**PAGE EXCERPT:**
_ _ _ _
Time scale of resilience loss: Implications for managing critical transitions in water quality

Autoři: Ryan D. Batt aff001;  Tarsha Eason aff004;  Ahjond Garmestani aff005
Působiště autorů: National Research Council, United States Environmental Protection Agency, Cincinnati, Ohio, United States of America aff001;  Rensselaer Polytechnic Institute, Department of Biological Sciences, Troy, New York, United States of America aff002;  Rutgers University, Department of Ecology, Evolution, and Natural Resources, New Brunswick, New Jersey, United States of America aff003;  United States Environmental Protection Agency, Office of Research and Development, Research Triangle Park, North Carolina, United States of America aff004;  United States Environmental Protection Agency, Office of Research and Development, Cincinnati, Ohio, United States of America aff005;  Utrecht Centre for Water, Oceans and Sustainability Law, Utrecht University School of Law, Utrecht, Netherlands aff006
Vyšlo v časopise: PLoS ONE 14(10)
_ _ _ _
**SUPPLIED DATA:**
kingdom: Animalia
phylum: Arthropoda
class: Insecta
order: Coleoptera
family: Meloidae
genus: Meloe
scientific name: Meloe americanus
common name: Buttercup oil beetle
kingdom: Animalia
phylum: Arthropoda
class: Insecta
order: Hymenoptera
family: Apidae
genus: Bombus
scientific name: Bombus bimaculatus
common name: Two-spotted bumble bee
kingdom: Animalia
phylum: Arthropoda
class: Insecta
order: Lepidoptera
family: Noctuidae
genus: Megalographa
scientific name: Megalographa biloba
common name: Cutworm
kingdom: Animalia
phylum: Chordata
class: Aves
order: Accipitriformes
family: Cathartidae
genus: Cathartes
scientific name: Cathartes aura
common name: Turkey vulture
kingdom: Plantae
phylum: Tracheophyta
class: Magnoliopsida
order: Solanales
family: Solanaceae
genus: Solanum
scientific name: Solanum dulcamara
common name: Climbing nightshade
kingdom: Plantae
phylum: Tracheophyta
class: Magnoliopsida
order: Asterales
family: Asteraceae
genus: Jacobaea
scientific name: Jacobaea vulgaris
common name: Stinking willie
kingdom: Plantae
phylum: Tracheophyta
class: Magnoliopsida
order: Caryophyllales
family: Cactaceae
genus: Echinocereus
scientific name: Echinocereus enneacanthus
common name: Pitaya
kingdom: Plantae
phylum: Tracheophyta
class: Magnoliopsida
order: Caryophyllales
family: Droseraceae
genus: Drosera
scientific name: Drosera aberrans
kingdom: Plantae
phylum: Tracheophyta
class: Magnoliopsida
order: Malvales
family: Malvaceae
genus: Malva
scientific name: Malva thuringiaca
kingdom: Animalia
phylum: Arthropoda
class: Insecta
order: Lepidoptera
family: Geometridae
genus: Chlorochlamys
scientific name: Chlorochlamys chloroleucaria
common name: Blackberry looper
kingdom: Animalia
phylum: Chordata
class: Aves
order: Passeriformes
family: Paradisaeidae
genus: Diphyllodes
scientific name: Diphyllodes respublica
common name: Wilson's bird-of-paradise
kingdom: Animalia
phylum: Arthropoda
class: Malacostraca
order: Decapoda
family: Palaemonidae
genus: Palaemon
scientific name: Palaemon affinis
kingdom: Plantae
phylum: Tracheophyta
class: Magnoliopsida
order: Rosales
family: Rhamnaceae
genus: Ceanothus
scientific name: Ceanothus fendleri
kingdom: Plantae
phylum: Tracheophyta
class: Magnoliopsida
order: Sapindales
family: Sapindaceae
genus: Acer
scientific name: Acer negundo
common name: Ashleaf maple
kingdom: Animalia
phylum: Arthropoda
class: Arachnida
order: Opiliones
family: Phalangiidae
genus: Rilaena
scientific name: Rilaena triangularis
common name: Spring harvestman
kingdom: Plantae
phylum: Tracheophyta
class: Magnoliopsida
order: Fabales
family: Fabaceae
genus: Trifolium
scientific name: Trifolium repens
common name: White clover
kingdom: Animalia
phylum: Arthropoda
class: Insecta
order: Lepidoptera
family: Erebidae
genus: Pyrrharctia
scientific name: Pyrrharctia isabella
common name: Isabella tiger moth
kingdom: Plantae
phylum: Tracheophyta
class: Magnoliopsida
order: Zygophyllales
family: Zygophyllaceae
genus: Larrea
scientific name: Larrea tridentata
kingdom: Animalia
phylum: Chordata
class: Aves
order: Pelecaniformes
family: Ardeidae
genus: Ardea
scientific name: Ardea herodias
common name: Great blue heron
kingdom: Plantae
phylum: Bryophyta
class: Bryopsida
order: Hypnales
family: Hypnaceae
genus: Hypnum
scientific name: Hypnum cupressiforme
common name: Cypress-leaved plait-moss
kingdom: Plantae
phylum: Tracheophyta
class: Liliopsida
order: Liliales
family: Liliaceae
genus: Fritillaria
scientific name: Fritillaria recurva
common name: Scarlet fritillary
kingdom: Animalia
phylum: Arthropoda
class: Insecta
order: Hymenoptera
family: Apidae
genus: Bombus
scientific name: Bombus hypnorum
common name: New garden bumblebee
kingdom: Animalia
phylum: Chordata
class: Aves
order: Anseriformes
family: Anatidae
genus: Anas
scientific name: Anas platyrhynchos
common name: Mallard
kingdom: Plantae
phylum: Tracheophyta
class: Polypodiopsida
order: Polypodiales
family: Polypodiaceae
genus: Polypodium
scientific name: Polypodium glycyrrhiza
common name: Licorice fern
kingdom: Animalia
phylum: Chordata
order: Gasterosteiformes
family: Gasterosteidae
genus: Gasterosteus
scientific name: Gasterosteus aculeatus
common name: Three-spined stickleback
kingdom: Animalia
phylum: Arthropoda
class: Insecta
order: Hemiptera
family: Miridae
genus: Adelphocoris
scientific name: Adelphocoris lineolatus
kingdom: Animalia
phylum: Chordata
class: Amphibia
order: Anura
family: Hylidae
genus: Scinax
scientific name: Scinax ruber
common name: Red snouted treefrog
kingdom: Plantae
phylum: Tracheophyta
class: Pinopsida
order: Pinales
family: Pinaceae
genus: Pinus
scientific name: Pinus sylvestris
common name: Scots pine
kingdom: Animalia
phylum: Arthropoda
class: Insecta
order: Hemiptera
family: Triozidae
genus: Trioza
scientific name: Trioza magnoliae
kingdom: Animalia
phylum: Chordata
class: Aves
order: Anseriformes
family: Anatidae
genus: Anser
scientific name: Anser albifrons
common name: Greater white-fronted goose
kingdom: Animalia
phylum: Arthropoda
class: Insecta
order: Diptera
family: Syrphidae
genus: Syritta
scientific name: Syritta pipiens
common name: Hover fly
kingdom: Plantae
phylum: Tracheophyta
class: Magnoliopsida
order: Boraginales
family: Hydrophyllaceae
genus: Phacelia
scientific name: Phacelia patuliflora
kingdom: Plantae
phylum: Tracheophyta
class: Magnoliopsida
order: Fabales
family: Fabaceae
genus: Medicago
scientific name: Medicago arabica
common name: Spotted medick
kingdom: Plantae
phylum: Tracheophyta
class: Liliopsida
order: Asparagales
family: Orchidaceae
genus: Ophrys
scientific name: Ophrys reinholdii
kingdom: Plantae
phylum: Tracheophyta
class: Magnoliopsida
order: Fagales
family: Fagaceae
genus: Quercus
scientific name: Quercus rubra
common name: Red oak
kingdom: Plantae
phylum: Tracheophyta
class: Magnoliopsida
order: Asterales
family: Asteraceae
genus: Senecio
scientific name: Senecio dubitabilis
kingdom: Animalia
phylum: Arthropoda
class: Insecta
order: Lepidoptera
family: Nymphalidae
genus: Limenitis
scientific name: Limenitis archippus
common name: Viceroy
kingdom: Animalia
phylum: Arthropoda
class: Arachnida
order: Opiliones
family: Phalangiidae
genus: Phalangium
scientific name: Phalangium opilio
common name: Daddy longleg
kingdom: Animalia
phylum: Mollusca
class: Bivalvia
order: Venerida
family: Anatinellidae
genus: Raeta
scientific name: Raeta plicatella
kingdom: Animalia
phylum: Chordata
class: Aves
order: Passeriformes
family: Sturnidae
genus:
_ _ _ _
**WHAT TO PRODUCE:**
Answer these questions from the article header, one line each:
(a) In which journal, with volume and issue, did the article appear?
(b) Which author carries the mark aff005?
(c) What affiliation is listed under aff006?

**OUTPUT BELOW:**
(a) PLoS ONE 14(10)
(b) Ahjond Garmestani
(c) Utrecht Centre for Water, Oceans and Sustainability Law, Utrecht University School of Law, Utrecht, Netherlands